## JOB A
Pick out every line in the entries below that contains the word "pair" and copy each one.

## GIVEN TEXT
---------------

Wisconsin (O+4.5) (based on 8 latest polls from WeAskAmerica, St. Norbert, Marist, Rasmussen, Marquette, PPP, Mason-Dixon and Quinnipiac) - Six polls released in the past three days, and none of them showed Romney with a lead. Wisconsin had looked like a possible non-Ohio alternative route to 270 electoral votes for Mitt Romney at one time, but Wisconsin provided Obama with arguably his best results from any state this week.  With maybe the exception of the Marist poll that only showed Obama up 3, every single poll this week was a pleasant surprise for Obama fans.  First PPP showed Obama up 5, then Marquette showed him up 8, then Rasmussen couldn't even tweak the numbers enough to show a Romney lead, then the NPR station showed Obama up 9, and finally the Republican WeAskAmerica showed an amazingly large 7 point lead. 



















Minnesota (O+7) (based on 5 latest polls from PPP, Survey USA, Mason-Dixon, Rasmussen and St. Cloud St.) - I only started charting Minnesota because the Romney campaign has claimed it can win there based on Mason-Dixon's polling. But Mason-Dixon is the only firm that has shown Obama with less than 50%.  This state has been in the bag for Obama since the time Minnesota let Mondale supporters into the electoral college.



















There are other states where Romney will keep it in single digits (Oregon, possibly New Mexico, possibly Connecticut).



Sunday, October 28, 2012

Late October Polling Update - Presidential Contest

Mitt Romney's momentum has stopped, speaketh Lord Silver from his throne inside the Castle of the Gray Lady.  And the high lord of poll analysis was right -- it has been a pretty good polling week for Barack Obama overall.  The following graphs show the median of the active independent polls in each of the presidential battleground states.  I'll do the senate races in a separate post.

The presidential election will come down to these 11 states.  Last week I ran down the numbers from the perspective of Mitt Romney, so in the interest of fairness I will do it from Barack Obama's perspective this time.  His baseline is 201 electoral votes.

Michigan (O+5) (based on 7 active polls) - Michigan remains unchanged from last week, as only one (outlier) poll by Baydoun/Foster was done this week.  That poll showed an improbable tie in Michigan, but the pollster has a 3.2 point Republican-leaning house effect, second in magnitude only to Susquehanna in my database.

 

Pennsylvania (O+4.5) (based on 10 active polls) - Pennsylvania remains mostly aspirational for Mitt Romney.  Five polls released this week in Pennsylvania ranged from Obama +3 to Obama +6.  With Michigan and Pennsylvania looking like they're in the bag for Obama, his electoral vote total becomes 237.

 

Ohio (O+4) (based on 17 active polls) - There are varying definitions for swing state, but they all include this one.  Nate Silver's computers say that Ohio has a 50-50 chance of deciding the election, which basically means it's as important as all the other states combined.  This is great news for Obama.  

Nine polls were published about Ohio this week, and Mitt Romney wasn't leading in any of them.  The last two polls that had showed a Romney lead came from ARG (R +2.3) and Gravis Marketing (R +3.1); both firms have done more recent polls showing either a tie (Gravis) or a 2 point Obama lead (ARG).  Adding 18 more electoral votes to the total, Obama has 255, 15 to go.

---------------

## JOB B
Answer these questions using the polling update above:
(i) What is Obama's baseline number of electoral votes?
(ii) Which pollster has a 3.2 point Republican-leaning house effect?
(iii) How many polls were published about Ohio this week?

## Collection entries

---------------

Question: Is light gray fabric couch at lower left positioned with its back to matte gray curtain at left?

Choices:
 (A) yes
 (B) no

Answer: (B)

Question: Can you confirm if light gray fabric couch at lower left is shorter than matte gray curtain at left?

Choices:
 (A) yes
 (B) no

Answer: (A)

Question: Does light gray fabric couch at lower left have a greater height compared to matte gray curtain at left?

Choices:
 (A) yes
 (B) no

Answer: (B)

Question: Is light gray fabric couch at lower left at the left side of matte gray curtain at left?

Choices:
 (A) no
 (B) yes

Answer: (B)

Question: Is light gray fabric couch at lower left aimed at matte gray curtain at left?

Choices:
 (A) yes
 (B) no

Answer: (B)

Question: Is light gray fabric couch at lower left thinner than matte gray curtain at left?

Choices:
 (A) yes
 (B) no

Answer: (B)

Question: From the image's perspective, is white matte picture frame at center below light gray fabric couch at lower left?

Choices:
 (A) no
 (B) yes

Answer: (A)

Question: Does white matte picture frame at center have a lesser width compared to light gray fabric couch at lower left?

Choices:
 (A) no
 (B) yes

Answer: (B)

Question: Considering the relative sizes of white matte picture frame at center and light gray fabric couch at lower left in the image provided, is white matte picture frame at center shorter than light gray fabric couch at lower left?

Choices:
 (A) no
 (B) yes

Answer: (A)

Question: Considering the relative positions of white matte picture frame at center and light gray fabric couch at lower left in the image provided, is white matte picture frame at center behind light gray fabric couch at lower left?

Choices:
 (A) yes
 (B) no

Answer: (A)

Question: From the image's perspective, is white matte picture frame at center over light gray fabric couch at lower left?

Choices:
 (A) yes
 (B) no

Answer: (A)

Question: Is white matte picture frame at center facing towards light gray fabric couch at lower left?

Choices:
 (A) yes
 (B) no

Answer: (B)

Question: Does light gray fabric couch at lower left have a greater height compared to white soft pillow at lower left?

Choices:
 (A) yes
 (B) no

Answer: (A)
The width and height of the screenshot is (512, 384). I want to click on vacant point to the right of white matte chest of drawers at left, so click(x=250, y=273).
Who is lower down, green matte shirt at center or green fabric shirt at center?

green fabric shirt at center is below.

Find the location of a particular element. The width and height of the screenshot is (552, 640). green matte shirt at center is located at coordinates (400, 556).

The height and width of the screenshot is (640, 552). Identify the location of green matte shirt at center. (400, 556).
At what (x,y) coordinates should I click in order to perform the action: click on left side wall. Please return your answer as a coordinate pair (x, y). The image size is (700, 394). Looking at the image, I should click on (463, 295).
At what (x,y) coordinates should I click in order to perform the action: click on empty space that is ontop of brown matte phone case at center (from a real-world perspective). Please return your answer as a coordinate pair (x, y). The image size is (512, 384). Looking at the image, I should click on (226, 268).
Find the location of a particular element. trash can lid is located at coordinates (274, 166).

---------------

## EXERCISE OUTPUT A
At what (x,y) coordinates should I click in order to perform the action: click on left side wall. Please return your answer as a coordinate pair (x, y). The image size is (700, 394). Looking at the image, I should click on (463, 295).
At what (x,y) coordinates should I click in order to perform the action: click on empty space that is ontop of brown matte phone case at center (from a real-world perspective). Please return your answer as a coordinate pair (x, y). The image size is (512, 384). Looking at the image, I should click on (226, 268).

## EXERCISE OUTPUT B
(i) 201
(ii) Baydoun/Foster
(iii) Nine